Over a six month stay in Los Angeles, I performed a series of improvisations at multiple venues in the Hollywood area. The primary sounds used in these performances focused on ambient recordings captured inside of friends' apartments, in private, intimate spaces. The performances pushed these small sounds into dense soundscapes, to compete with the active (more public) spaces in which they were played (cafes, hostels, bars). Many thanks to Edward Mattiuzzi for organizing these concerts.
i & e
2003
The Printing House (Ireland)
I performed a half-hour solo set at one of the first Improvisation & Electronics (i & e) events organized by Dennis McNulty at the Printing House at Trinity College Dublin.

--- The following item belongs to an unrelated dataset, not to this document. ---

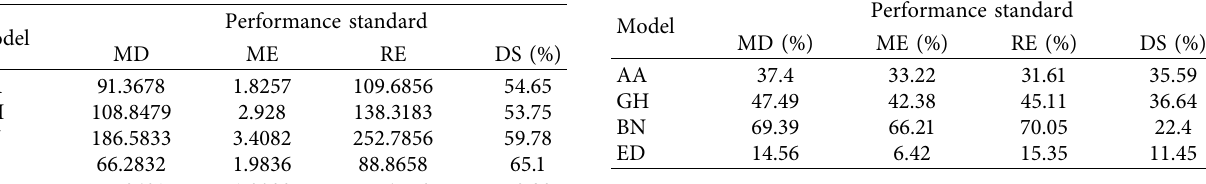
Table 4: Percentage improvement in performance compared to other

This set was a live mixture of three disparate elements:
1. A recording of a live improvisation / practice by Slavek Kwi and myself
2. A field recording made outside of Liverpool Street Station in London using two cheap tape recorders, one carried by myself, the other by my friend Simon Davis, walking on opposite sides of the street
3. Several short loops extracted from a Debussy string quartet
These three elements were mixed and subjected to an uneven distortion in a Pure Data patch, so that the output was shifted almost entirely to the right side of the performance space, to disorient the relationship between myself and the audience and create a tension between the sound sources.

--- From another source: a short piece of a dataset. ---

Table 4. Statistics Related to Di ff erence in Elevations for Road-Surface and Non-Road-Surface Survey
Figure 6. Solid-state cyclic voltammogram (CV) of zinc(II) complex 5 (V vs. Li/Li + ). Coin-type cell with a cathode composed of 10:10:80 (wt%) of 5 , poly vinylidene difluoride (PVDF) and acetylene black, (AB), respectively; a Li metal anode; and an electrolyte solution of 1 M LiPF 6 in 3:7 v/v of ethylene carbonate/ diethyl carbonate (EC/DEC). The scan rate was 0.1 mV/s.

situ.action Performance Series
2002 - 2005
Multiple Venues (Ireland)
A series of improvised performances within a very free, unstructured working environment (originally conceived by Slavek Kwi), exploring abstract forms of communication between various performers and diverse performance spaces (the working title of the series stemming from situation and action). These events were organized through the Soun.Din collective, and took place in uncommon venues including a prison and a psychiatric hospital, and also within various gallery spaces including the Royal Hibernian Academy (RHA), The National Concert Hall, and the Project Arts Centre.
Performers who participated in these events include: Sven Anderson, Karl Burke, Fergus Byrne, Rob Canning, Aoife Desmond, Slavek Kwi, Diarmuid MacDiarmada, Sean McCrum, Paul Murnaghan, Hugh ONeil, Aiobheann OSullivan, Seoidin OSullivan, and Paul Roe.
For more information on Soun.Din, visit my Soun.Din page.
Rooftop Performance at Dawn
Summer, 2002
Broadstone Studios (Dublin, Ireland)

During 2002, I developed a system of improvisations with Fergus Byrne and Slavek Kwi, in which Byrne would move / draw in response to the sounds produced by myself and Kwi (Kwi producing electronic and acoustic sounds with a variety of objects, while I sampled and transformed these in realtime via a Pure Data patch running on a laptop).
We invited a small audience to watch and listen to us perform early one Friday morning on the roof of Broadstone Studios as the sun came up, looking out over North Dublin. The sound and activity of the performance was accompanied by a sense of the city waking up around us, as the sound of traffic gradually faded into the soundscape we were producing, and Byrne's movements eventually resulted in a drawing. Performing at such an early hour in such a unique setting offered a very satisfying start to the day.